Wertvoller Beitrag zum Nordtiroler Alltagsleben

„Mit dem Online-Katalog eröffnen wir neue Forschungsmöglichkeiten zum Amateurfilm in Tirol. Es war uns ein besonderes Anliegen, diesen als lernende Datenbank zu konzipieren“, betont Wolfgang Meighörner, Direktor der Tiroler Landesmuseen. „Ich bin schon gespannt darauf, wie stark sich die Benutzerinnen und Benutzer einbringen werden. Mit ihren Hinweisen leisten sie einen wertvollen Beitrag zur Erschließung eines international einmaligen Bilderschatzes zum Tiroler Alltagsleben“, so Meighörner, der diesen partizipativen Ansatz sehr befürwortet.

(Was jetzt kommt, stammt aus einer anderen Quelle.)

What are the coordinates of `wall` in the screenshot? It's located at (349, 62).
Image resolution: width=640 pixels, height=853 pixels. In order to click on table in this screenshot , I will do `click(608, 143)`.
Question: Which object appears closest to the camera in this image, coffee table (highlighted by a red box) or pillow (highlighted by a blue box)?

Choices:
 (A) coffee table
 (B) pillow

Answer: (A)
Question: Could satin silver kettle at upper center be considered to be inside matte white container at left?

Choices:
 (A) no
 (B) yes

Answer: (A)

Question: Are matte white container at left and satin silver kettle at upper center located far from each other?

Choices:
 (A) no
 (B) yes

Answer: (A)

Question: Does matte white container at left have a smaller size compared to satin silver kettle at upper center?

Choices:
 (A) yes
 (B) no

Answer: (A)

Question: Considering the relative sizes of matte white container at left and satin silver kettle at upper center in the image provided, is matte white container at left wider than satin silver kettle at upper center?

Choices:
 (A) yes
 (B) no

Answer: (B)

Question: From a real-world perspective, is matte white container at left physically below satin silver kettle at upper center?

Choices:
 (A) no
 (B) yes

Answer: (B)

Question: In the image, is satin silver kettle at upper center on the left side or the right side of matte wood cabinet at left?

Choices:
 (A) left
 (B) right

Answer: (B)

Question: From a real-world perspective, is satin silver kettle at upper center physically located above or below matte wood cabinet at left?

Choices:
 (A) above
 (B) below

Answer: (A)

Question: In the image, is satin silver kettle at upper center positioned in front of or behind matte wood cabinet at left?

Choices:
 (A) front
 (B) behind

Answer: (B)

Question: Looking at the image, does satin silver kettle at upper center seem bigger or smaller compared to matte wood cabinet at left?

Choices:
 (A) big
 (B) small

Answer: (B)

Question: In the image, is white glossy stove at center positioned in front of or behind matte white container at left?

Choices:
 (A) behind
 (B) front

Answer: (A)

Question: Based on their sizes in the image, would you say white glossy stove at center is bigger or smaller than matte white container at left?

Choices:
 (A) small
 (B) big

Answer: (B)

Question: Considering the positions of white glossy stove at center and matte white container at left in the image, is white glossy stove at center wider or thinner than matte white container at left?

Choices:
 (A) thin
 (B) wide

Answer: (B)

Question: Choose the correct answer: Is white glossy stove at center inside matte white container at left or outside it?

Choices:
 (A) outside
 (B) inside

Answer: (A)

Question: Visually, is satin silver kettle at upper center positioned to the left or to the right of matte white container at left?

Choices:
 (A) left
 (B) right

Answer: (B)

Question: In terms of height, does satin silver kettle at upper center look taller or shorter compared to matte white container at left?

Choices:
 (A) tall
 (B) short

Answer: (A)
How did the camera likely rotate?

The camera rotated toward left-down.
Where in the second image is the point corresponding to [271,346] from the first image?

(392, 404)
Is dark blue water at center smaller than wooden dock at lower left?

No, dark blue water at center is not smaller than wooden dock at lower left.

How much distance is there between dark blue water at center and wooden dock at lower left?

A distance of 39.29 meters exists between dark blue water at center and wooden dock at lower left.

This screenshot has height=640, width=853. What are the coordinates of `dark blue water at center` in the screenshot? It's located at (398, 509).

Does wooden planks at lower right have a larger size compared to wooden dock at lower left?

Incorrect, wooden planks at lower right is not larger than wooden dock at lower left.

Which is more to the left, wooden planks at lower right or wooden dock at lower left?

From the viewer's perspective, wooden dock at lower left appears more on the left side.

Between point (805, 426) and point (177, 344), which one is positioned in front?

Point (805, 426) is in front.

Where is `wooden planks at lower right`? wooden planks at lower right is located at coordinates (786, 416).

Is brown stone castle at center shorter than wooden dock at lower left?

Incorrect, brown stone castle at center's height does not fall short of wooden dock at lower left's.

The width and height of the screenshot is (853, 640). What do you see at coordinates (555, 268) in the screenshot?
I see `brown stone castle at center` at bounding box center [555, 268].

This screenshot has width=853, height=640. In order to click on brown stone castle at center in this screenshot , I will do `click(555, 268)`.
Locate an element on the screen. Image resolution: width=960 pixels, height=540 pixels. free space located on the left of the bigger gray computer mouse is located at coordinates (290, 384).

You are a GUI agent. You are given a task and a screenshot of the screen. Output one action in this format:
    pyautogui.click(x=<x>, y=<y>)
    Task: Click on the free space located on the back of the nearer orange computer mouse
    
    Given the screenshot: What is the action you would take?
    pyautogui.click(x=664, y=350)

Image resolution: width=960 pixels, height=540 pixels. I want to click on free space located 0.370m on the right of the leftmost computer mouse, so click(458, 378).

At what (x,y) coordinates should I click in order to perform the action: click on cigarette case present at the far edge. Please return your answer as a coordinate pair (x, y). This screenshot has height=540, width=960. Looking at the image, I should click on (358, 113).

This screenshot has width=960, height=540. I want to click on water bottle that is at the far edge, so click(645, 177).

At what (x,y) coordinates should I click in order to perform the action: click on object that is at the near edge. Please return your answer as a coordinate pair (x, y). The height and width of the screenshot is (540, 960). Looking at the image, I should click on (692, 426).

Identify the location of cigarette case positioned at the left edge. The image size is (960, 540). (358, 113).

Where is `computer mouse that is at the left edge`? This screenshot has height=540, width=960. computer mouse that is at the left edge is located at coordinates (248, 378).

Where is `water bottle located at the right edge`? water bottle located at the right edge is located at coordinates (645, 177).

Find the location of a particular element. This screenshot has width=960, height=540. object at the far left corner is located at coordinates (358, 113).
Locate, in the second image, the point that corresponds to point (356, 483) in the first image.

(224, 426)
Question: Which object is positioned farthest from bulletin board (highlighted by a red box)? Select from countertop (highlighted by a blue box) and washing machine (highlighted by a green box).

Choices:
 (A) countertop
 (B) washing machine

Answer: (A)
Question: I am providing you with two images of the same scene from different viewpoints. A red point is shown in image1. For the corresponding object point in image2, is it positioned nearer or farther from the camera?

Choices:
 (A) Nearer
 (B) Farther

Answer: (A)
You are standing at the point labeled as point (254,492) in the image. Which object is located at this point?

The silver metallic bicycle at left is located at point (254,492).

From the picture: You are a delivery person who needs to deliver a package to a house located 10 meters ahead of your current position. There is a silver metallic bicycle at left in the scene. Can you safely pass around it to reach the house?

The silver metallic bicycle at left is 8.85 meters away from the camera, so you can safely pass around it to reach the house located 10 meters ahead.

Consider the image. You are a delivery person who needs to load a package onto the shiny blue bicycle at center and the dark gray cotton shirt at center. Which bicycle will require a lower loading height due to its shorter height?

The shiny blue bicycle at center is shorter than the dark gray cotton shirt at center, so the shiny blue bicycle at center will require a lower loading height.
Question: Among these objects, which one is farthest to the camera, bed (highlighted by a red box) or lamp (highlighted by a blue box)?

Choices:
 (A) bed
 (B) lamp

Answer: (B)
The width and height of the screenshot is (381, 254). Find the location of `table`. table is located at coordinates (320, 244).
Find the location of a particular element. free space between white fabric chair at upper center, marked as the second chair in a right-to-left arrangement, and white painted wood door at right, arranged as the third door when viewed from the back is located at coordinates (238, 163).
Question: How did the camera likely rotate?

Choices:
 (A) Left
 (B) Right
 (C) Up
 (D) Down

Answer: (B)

200.000 Minuten digitalisiert

Durch das Projekt „Bewegtes Leben“ konnten 11.500 Filme mit über 200.000 Minuten digitalisiert werden. Nach der technischen Aufbereitung und wissenschaftlichen Bearbeitung ist das Filmmaterial von Nordtiroler Amateuren ab sofort im Internet unter www.tiroler-landesmuseen.at/bewegtesleben zugänglich. Das älteste Filmmaterial stammt aus dem Jahr 1928. Der jüngste Film ist auf das Jahr 2009 datiert. Der Online-Katalog richtet sich an Chronisten, Volkskundler, Historiker und alle, die sich für Amateurfilme interessieren und zu für Nordtirol relevanten Orten und Ereignissen forschen.

 Stichwortsuche möglich

Über eine Suchmaske kann nach Stichwörtern, die z. B. Namen, Orte oder Anlässe betreffen können, recherchiert werden. Von jedem Film wurde ein Ausschnitt von drei Minuten sowie ein Index mit 20 Vorschaubildern aus der Volllänge für die Online-Präsentation erstellt. Der Index, der mit klassischen Kontaktabzügen vergleichbar ist, vereinfacht die Sichtung der Filme. Mit einer Registrierung können die Datenbank-Nutzer die Filme auch in Volllänge einsehen.

Lernende Datenbank

Der Online-Katalog liefert Informationen zu Filmlänge, Entstehungsjahr, verwendetem Filmmaterial sowie Stichwörter zum Inhalt, die bei der Eingabe in die Datenbank aufgrund von Informationen der Urheber zur Verfügung standen. Der Katalog ist als „lernende Datenbank“ konzipiert und setzt auf die Mithilfe lokaler Experten. Die Benutzer der Datenbank sind eingeladen, ihr Wissen über die in den Filmen gezeigten Orte, Personen und Ereignisse einzubringen.

Lokale Experten gefragt

Auch Informationen zu ins Bild geratene Details wie Bauten, Geräte, Fahrzeuge, Bräuche etc. sind von Interesse. Verbunden mit einer Registrierung können über eine Maske Anmerkungen abgesendet werden. Nach redaktioneller Prüfung werden diese per Timecode genau zum passenden Filmbild abgespeichert.

Die lernende Datenbank „Bewegtes Leben“ ist ein Projekt der Tiroler Landesmuseen, des Tiroler Bildungsforums und AltNeuland Bildschirmwerkstatt.